Она встала на камень, чтобы дальше видеть. Каждый раз, встречая стада, она немного волновалась, как волнуется режиссер перед началом спектакля. Сегодня она волновалась больше обычного, потому что на встречу пришли и Валентина, и Андрей, и Василий. Ей хотелось показать свое хозяйство во всей его красоте и слаженности. Она беспокойно заглядывала в даль из-под ладони. Снизу хорошо видно было ее смуглую шею и круглый розовый подбородок. Видно было, как он дрогнул в улыбке.
— Идут! Рогач показался! — сказала она.
Из-за соседнего увала вынырнула маленькая горбоносая голова Рогача, с огромными штопорообразными рогами. Голова приближалась толчками, словно вырастала из-под земли. Через миг баран выбежал на увал и картинно остановился озираясь.
Убедившись, что впереди все в порядке, он просигналил стаду, легко перепрыгнул через канаву, и трусцой пошел по склону. Через минуту овцы усеяли ложбинку трясущимися белыми хлопьями, наполнили ее суетой и спешкой, нарушили тишину многоголосым блеянием.

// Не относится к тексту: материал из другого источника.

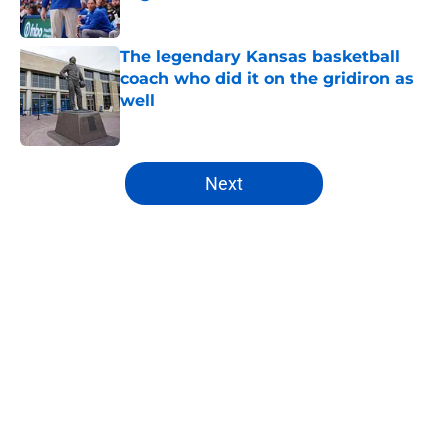
Published by on Invalid Date
The legendary Kansas basketball
coach who did it on the gridiron as
well
Published by on Invalid Date
5 related articles loaded
Next
Home
/
Kansas Jayhawks Basketball
About
Openings
Contact
Our 300+ Sites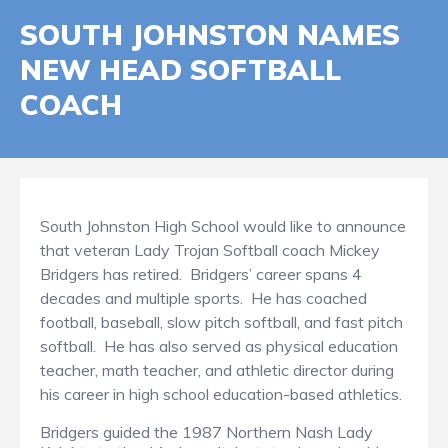
SOUTH JOHNSTON NAMES
NEW HEAD SOFTBALL
COACH
South Johnston High School would like to announce
that veteran Lady Trojan Softball coach Mickey
Bridgers has retired. Bridgers’ career spans 4
decades and multiple sports. He has coached
football, baseball, slow pitch softball, and fast pitch
softball. He has also served as physical education
teacher, math teacher, and athletic director during
his career in high school education-based athletics.
Bridgers guided the 1987 Northern Nash Lady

— Батюшки, поднял суматоху! — презрительно сказала Дуся. — Чистое светопреставление! До чего бестолковая скотина! То ли дело мои теленочки!
— Нет, и они хороши! — отозвалась Авдотья.
И удовлетворенность, и успокоение, и забота, и радость, и ожидание — все было в ее лице, все скользило в чертах, как скользят облака по небу, не нарушая, а подчеркивая его синеву.
— Бабушка Василиса! Глядите-ка! С двойней!
Шествие стада заключала маленькая, сухонькая улыбающаяся Василиса. Она шла так легко, словно ни дорога, ни ноша, которая была у нее на руках, ее не утомляли. В подоткнутом переднике она несла двух ягнят. Белые мордочки с бессмысленными бусинками глаз неподвижно, как деревянные, торчали в обе стороны. Рядом с ней, нога в ногу, вытягивая длинную шею, толкаясь и мешая, бежала беспокойная овца. Когда Василиса подошла, ее окружили.
— Хорошавочки какие! — говорила Авдотья, поднимая ягнят.